Caleb: Hold up, we need to cut off and talk about this ...

Joann: Okay we can.

Caleb: Okay.

Joann: Okay, finish your thought.

LaShay: I just think that they're not doing justice to the kids to come, and nobody else. I just think the system ... And it is. If they know the system down here is pretty much, like, it's no good. You just can't operate like that. Even if it was a lot of things that I know, that I've heard in the past that they were doing in violation of youth here. And they did get sued. But when you get sued ... You still can't work just for the lawsuit. You're trying so hard not to get caught up in the trouble that you were in. You still have to give a service to the kids. Our job is not just to say, "Make sure we ain't in violation of that lawsuit that they got over our heads." Caleb's not based on that lawsuit.

You've got to individualize this thing. And it's openly said that they want to do more. But because there was a season, I guess when there was a lot of mistreatment of conduct of children, and children did they say get abused, and mistreated and their rights were violated. You're still violating rights. But the big difference is, you're making sure you don't meet those 21 days, because in 21 days you got to go. Like, you coming to get your child. They have called me and I have said, like, "I'm not coming because I know when he gets here that he's not going to obey us, and I'm telling you he's going to be a threat to himself and others. I'm telling you that. I'm telling you I've seen the behavior get so bad," and I said that he's not going to stay at home.

He gets home, he's laughing at us.

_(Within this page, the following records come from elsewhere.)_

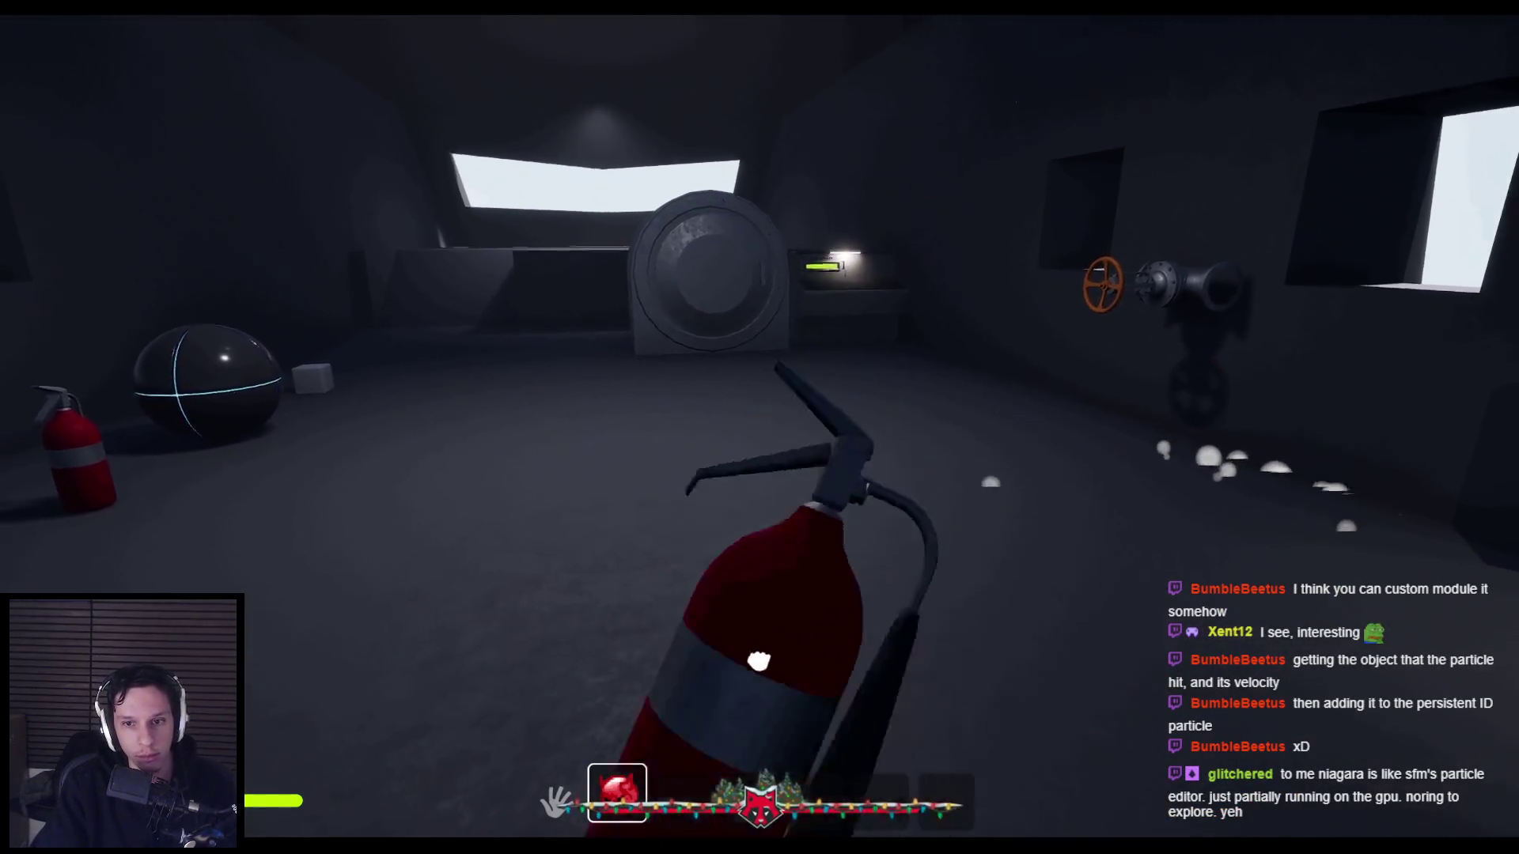
{"action": "left_click", "coordinate": [760, 428]}
Pick the extinguisher up again, spray toward the vault door until it explodes, then stop PIE.
{"action": "key", "text": "e"}
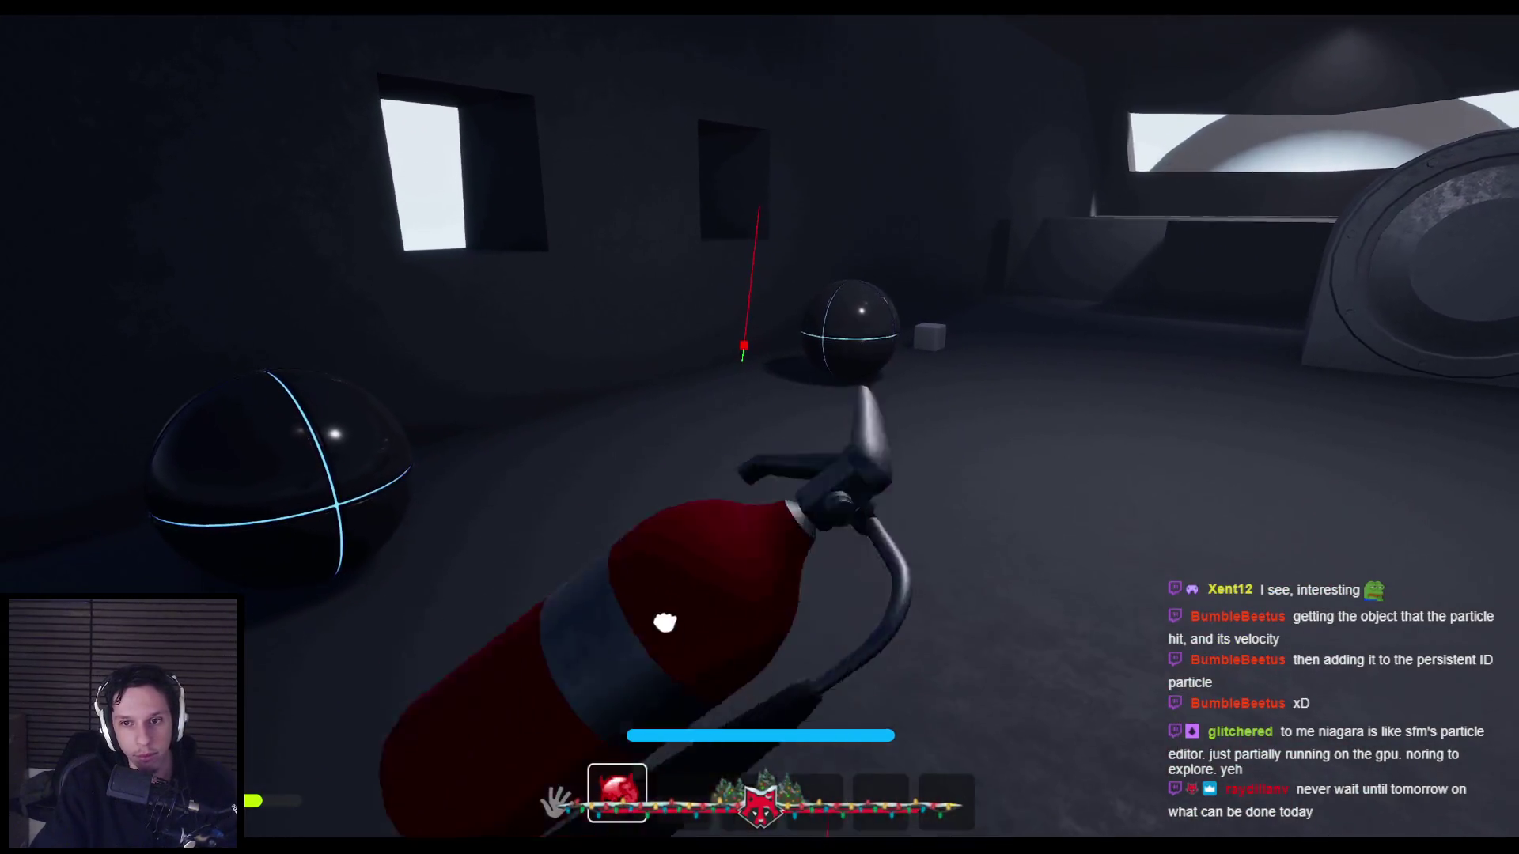
{"action": "left_click", "coordinate": [760, 428]}
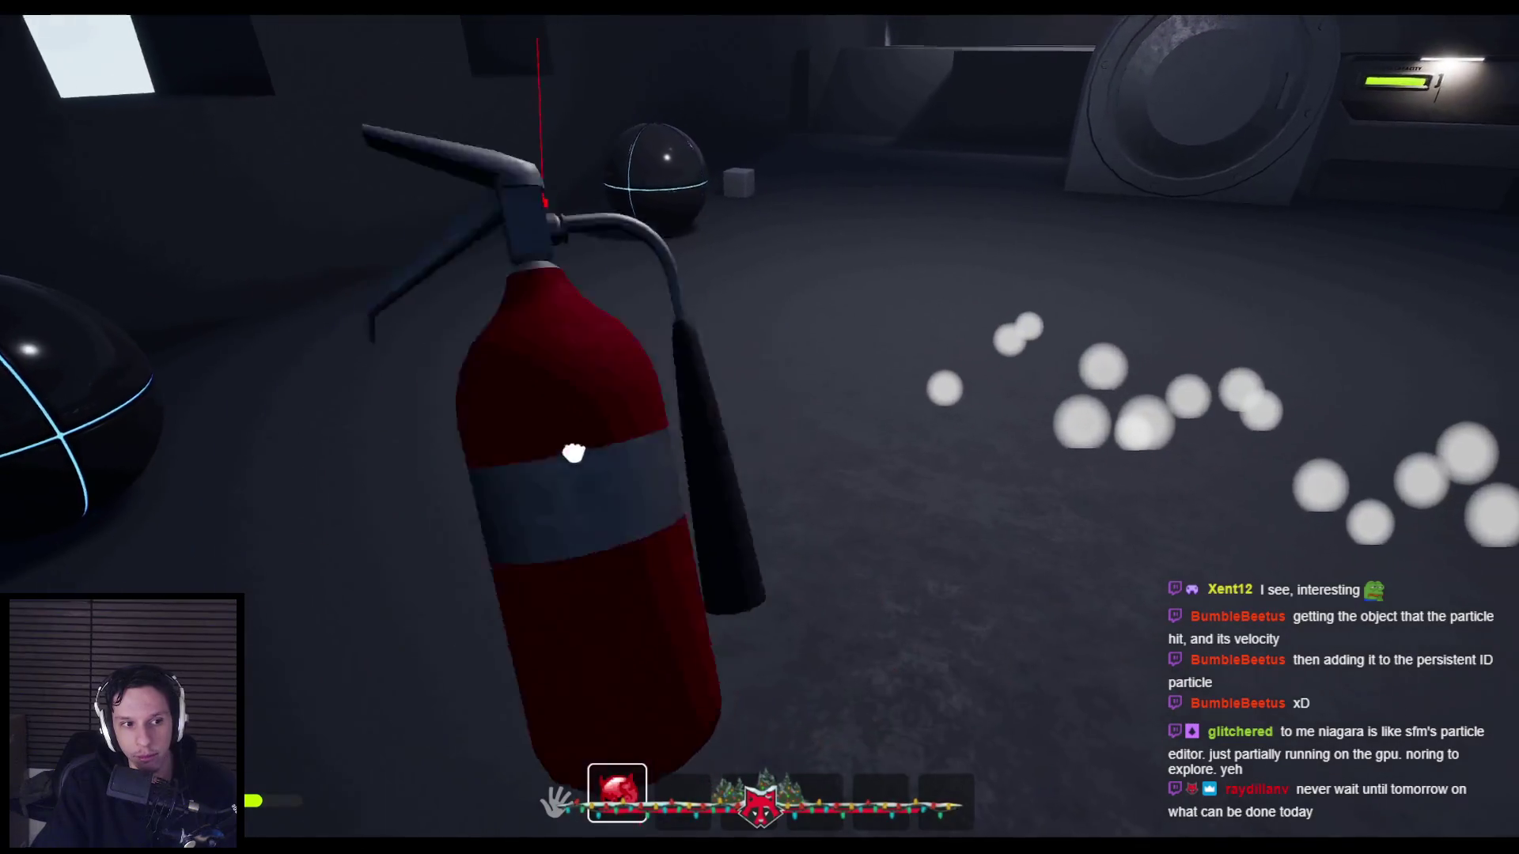
{"action": "left_click", "coordinate": [760, 428]}
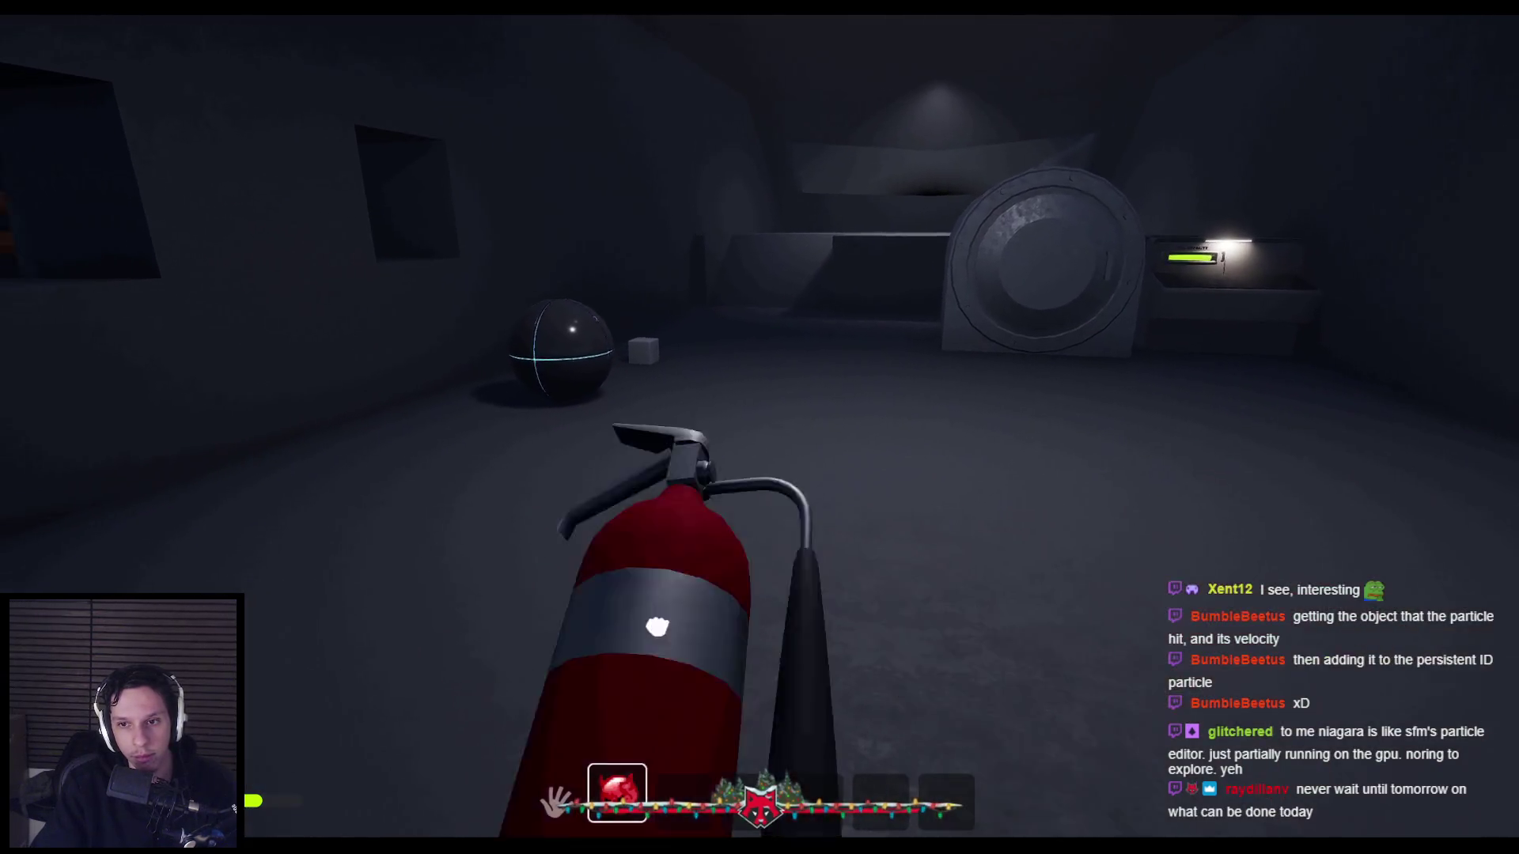
{"action": "left_click", "coordinate": [760, 428]}
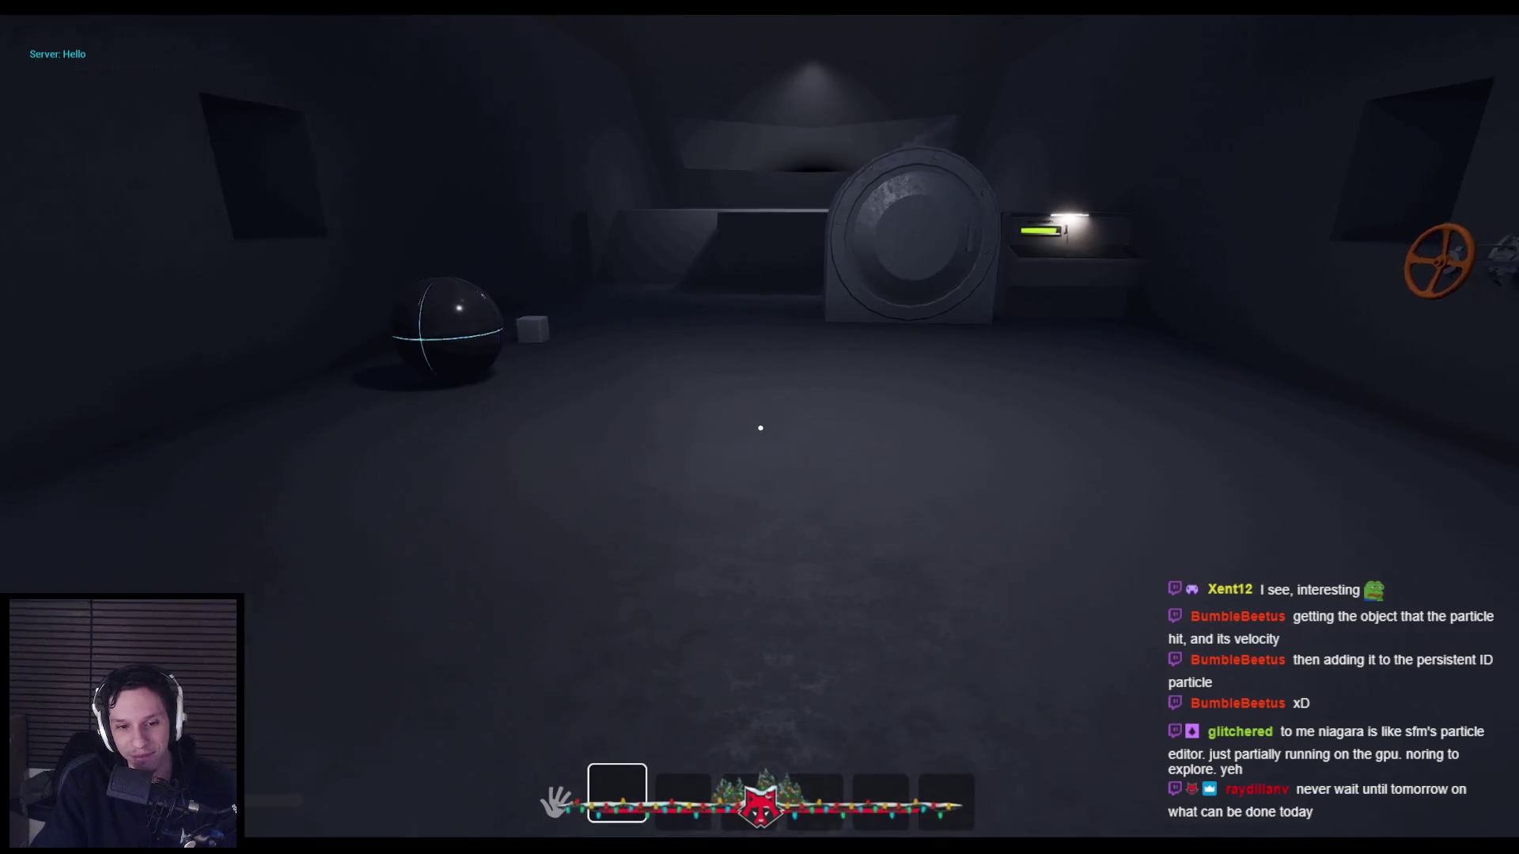
{"action": "key", "text": "Escape"}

That's the thing, you know, I'm out. He comes home and I'm laying on the phone, like, he leaves. I used to have [inaudible 00:19:09] where I drove around, I'm not doing it anymore, I'm not driving around the city looking for you. I have two other kids, I have work and responsibilities. You can't do that. You call the police, they never respond. And the next time they call you, "We got such and such down here." Yeah you got him now but who called you? Who called you and told you, "He's in violation of probation. I promise you if you come get him, and you test him, he came in last night at one o'clock. He looks high. Come get him." They won't. But then, you get him down there and they'll hold him ... Can't get in the court room, 21 days. Deuces. Come get him, if you don't come get him we're gonna call and make a DHS report on you. For what? Neglect.

So I've even kept him down there a couple days and it was kind of like the phone call, do what you gotta do then. And I eventually came and got him because they said that's neglect. Because you're not coming to get him.

But I'm telling you that he is not concurring to the behaviors, why? Because there is no accountability. I'm done.